I’m in the market for a new workstation and with the latest release of the 3 series chipsets from Intel the market has been flooded with a magnitude of new and exciting options, but be careful, as I found not all seems as it appears.
After checking several manufacture website and reviews I found this little beauty, ABIT IP35 Pro. The IP35 Pro is ABIT’s top line motherboard built around the Intel P35 chipset, which supports today’s latest processors and has the ability to address 8 GB of memory (about time really, Windows x64 here I come), sure to keep any enthusiast happy… Well that’s what I thought until reading this review.
"...a few corners cut, for example while the board does offer dual Gigabit LAN controllers both use the PCI bus."
First off, PCI should be taken out the back and shot! The devices I am interested in are all available on PCI Express interfaces. I consider PCI to be an obsolete architecture and, short of the backwards compatibility argument, the only reason we keep it around is because the devices are cheap.

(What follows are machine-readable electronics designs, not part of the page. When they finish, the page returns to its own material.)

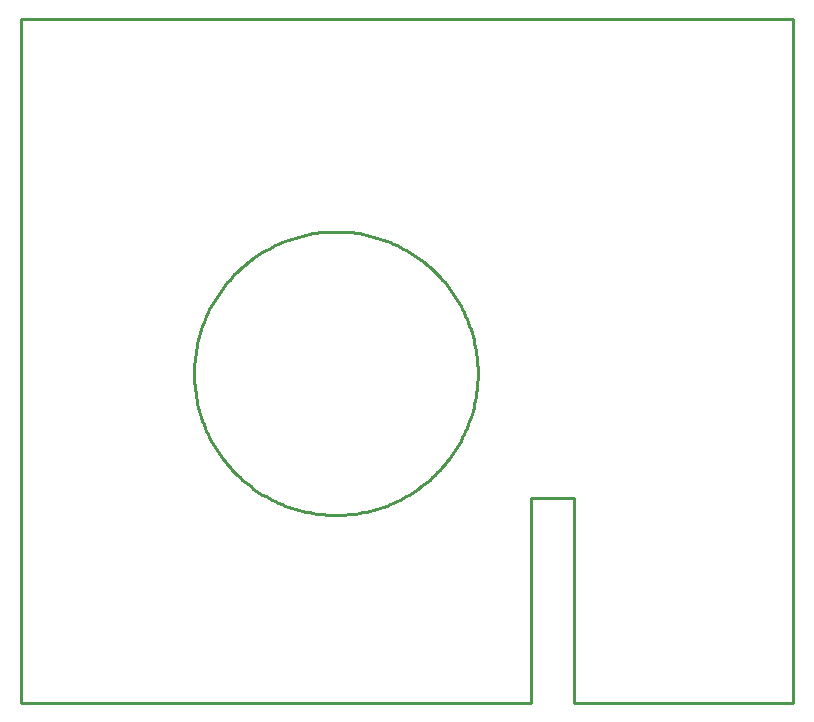
<source format=gbr>
G04 EAGLE Gerber RS-274X export*
G75*
%MOMM*%
%FSLAX34Y34*%
%LPD*%
%IN*%
%IPPOS*%
%AMOC8*
5,1,8,0,0,1.08239X$1,22.5*%
G01*
%ADD10C,0.254000*%


D10*
X0Y0D02*
X431600Y0D01*
X431600Y139500D01*
X431800Y173990D01*
X468630Y173990D01*
X468630Y0D01*
X654050Y0D01*
X654050Y579630D01*
X0Y579630D01*
X0Y0D01*
X386700Y277880D02*
X386700Y280920D01*
X386623Y283960D01*
X386469Y286996D01*
X386238Y290028D01*
X385931Y293053D01*
X385546Y296069D01*
X385086Y299074D01*
X384550Y302067D01*
X383938Y305045D01*
X383250Y308007D01*
X382488Y310950D01*
X381652Y313873D01*
X380742Y316774D01*
X379758Y319651D01*
X378702Y322502D01*
X377574Y325326D01*
X376375Y328120D01*
X375106Y330882D01*
X373767Y333612D01*
X372359Y336307D01*
X370884Y338965D01*
X369341Y341586D01*
X367733Y344166D01*
X366060Y346704D01*
X364323Y349200D01*
X362524Y351651D01*
X360663Y354055D01*
X358741Y356411D01*
X356761Y358718D01*
X354723Y360974D01*
X352628Y363178D01*
X350478Y365328D01*
X348274Y367423D01*
X346018Y369461D01*
X343711Y371441D01*
X341355Y373363D01*
X338951Y375224D01*
X336500Y377023D01*
X334004Y378760D01*
X331466Y380433D01*
X328886Y382041D01*
X326265Y383584D01*
X323607Y385059D01*
X320912Y386467D01*
X318182Y387806D01*
X315420Y389075D01*
X312626Y390274D01*
X309802Y391402D01*
X306951Y392458D01*
X304074Y393442D01*
X301173Y394352D01*
X298250Y395188D01*
X295307Y395950D01*
X292345Y396638D01*
X289367Y397250D01*
X286374Y397786D01*
X283369Y398246D01*
X280353Y398631D01*
X277328Y398938D01*
X274296Y399169D01*
X271260Y399323D01*
X268220Y399400D01*
X265180Y399400D01*
X262140Y399323D01*
X259104Y399169D01*
X256072Y398938D01*
X253047Y398631D01*
X250031Y398246D01*
X247026Y397786D01*
X244033Y397250D01*
X241055Y396638D01*
X238093Y395950D01*
X235150Y395188D01*
X232227Y394352D01*
X229326Y393442D01*
X226449Y392458D01*
X223598Y391402D01*
X220774Y390274D01*
X217980Y389075D01*
X215218Y387806D01*
X212488Y386467D01*
X209793Y385059D01*
X207135Y383584D01*
X204514Y382041D01*
X201934Y380433D01*
X199396Y378760D01*
X196900Y377023D01*
X194449Y375224D01*
X192045Y373363D01*
X189689Y371441D01*
X187382Y369461D01*
X185126Y367423D01*
X182922Y365328D01*
X180772Y363178D01*
X178678Y360974D01*
X176639Y358718D01*
X174659Y356411D01*
X172737Y354055D01*
X170876Y351651D01*
X169077Y349200D01*
X167340Y346704D01*
X165667Y344166D01*
X164059Y341586D01*
X162516Y338965D01*
X161041Y336307D01*
X159633Y333612D01*
X158294Y330882D01*
X157025Y328120D01*
X155826Y325326D01*
X154698Y322502D01*
X153642Y319651D01*
X152658Y316774D01*
X151748Y313873D01*
X150912Y310950D01*
X150150Y308007D01*
X149462Y305045D01*
X148850Y302067D01*
X148314Y299074D01*
X147854Y296069D01*
X147469Y293053D01*
X147162Y290028D01*
X146931Y286996D01*
X146777Y283960D01*
X146700Y280920D01*
X146700Y277880D01*
X146777Y274840D01*
X146931Y271804D01*
X147162Y268772D01*
X147469Y265747D01*
X147854Y262731D01*
X148314Y259726D01*
X148850Y256733D01*
X149462Y253755D01*
X150150Y250793D01*
X150912Y247850D01*
X151748Y244927D01*
X152658Y242026D01*
X153642Y239149D01*
X154698Y236298D01*
X155826Y233474D01*
X157025Y230680D01*
X158294Y227918D01*
X159633Y225188D01*
X161041Y222493D01*
X162516Y219835D01*
X164059Y217214D01*
X165667Y214634D01*
X167340Y212096D01*
X169077Y209600D01*
X170876Y207149D01*
X172737Y204745D01*
X174659Y202389D01*
X176639Y200082D01*
X178678Y197826D01*
X180772Y195622D01*
X182922Y193472D01*
X185126Y191378D01*
X187382Y189339D01*
X189689Y187359D01*
X192045Y185437D01*
X194449Y183576D01*
X196900Y181777D01*
X199396Y180040D01*
X201934Y178367D01*
X204514Y176759D01*
X207135Y175216D01*
X209793Y173741D01*
X212488Y172333D01*
X215218Y170994D01*
X217980Y169725D01*
X220774Y168526D01*
X223598Y167398D01*
X226449Y166342D01*
X229326Y165358D01*
X232227Y164448D01*
X235150Y163612D01*
X238093Y162850D01*
X241055Y162162D01*
X244033Y161550D01*
X247026Y161014D01*
X250031Y160554D01*
X253047Y160169D01*
X256072Y159862D01*
X259104Y159631D01*
X262140Y159477D01*
X265180Y159400D01*
X268220Y159400D01*
X271260Y159477D01*
X274296Y159631D01*
X277328Y159862D01*
X280353Y160169D01*
X283369Y160554D01*
X286374Y161014D01*
X289367Y161550D01*
X292345Y162162D01*
X295307Y162850D01*
X298250Y163612D01*
X301173Y164448D01*
X304074Y165358D01*
X306951Y166342D01*
X309802Y167398D01*
X312626Y168526D01*
X315420Y169725D01*
X318182Y170994D01*
X320912Y172333D01*
X323607Y173741D01*
X326265Y175216D01*
X328886Y176759D01*
X331466Y178367D01*
X334004Y180040D01*
X336500Y181777D01*
X338951Y183576D01*
X341355Y185437D01*
X343711Y187359D01*
X346018Y189339D01*
X348274Y191378D01*
X350478Y193472D01*
X352628Y195622D01*
X354723Y197826D01*
X356761Y200082D01*
X358741Y202389D01*
X360663Y204745D01*
X362524Y207149D01*
X364323Y209600D01*
X366060Y212096D01*
X367733Y214634D01*
X369341Y217214D01*
X370884Y219835D01*
X372359Y222493D01*
X373767Y225188D01*
X375106Y227918D01*
X376375Y230680D01*
X377574Y233474D01*
X378702Y236298D01*
X379758Y239149D01*
X380742Y242026D01*
X381652Y244927D01*
X382488Y247850D01*
X383250Y250793D01*
X383938Y253755D01*
X384550Y256733D01*
X385086Y259726D01*
X385546Y262731D01*
X385931Y265747D01*
X386238Y268772D01*
X386469Y271804D01*
X386623Y274840D01*
X386700Y277880D01*
M02*

</source>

So why is PCI (in particular PCI revision 2.3 – 32bit, 33MHz, as found on the Intel ICH9) dead to me? Bandwidth - with HD DVD/TV, Dolby 7.1, DirectX 10 Graphics cards and Gigabit demanded for the media rich experience on computers these days device interconnectors limited to 133MB/s just seems daft! The math is simple – there just isn’t enough room to move all that data around, look at the diagram below?

You could argue that bottlenecks on other interfaces would be reached, disk transfer speeds, before you see limits on PCI devices, however with the ability to address 8 GB of RAM and high-performance SATA RAID controllers coming down in price the limiting factor in system performance is already PCI devices.
What are your options if you ‘must’ keep that SLI Voodoo2 setup in your system? PCI-X. PCI-X is an enhanced version of PCI, it has a 64bit bus and supports speeds of 133MHz giving it a total bandwidth of 1064MB/s. PCI-X has backwards compatibility for most 3.3Volt PCI cards but don’t think you will get any higher frame rates due to the 64bit bus or increase speed of the bus, you will still be limited by the PCI card. Currently the only 3 series Intel chipset available with PCI-X is the Supermicro C2SBX which is built around the Intel X38 chipset and only supports DDR3 memory.
The ABIT board I have attacked in this post is not alone. Really the issue here is with the chip ABIT and other manufacturers use to provide on-board controller network, the Realtek RTL8110SC. This chip is designed to only connect to a PCI bus which means that, not only does the existing P35 offering from ABIT suffer from this problem, but the new ABIT IX38-Max, ‘workstation’ class motherboard, the will have the same problem, along with other manufactures such as ASUS, Gigabyte and Foxconn.
For the moment I am still undecided which motherboard I will finally purchase for my new rig, hopefully I will find one with no PCI interfaces at all, somewhat of a pipe dream I feel.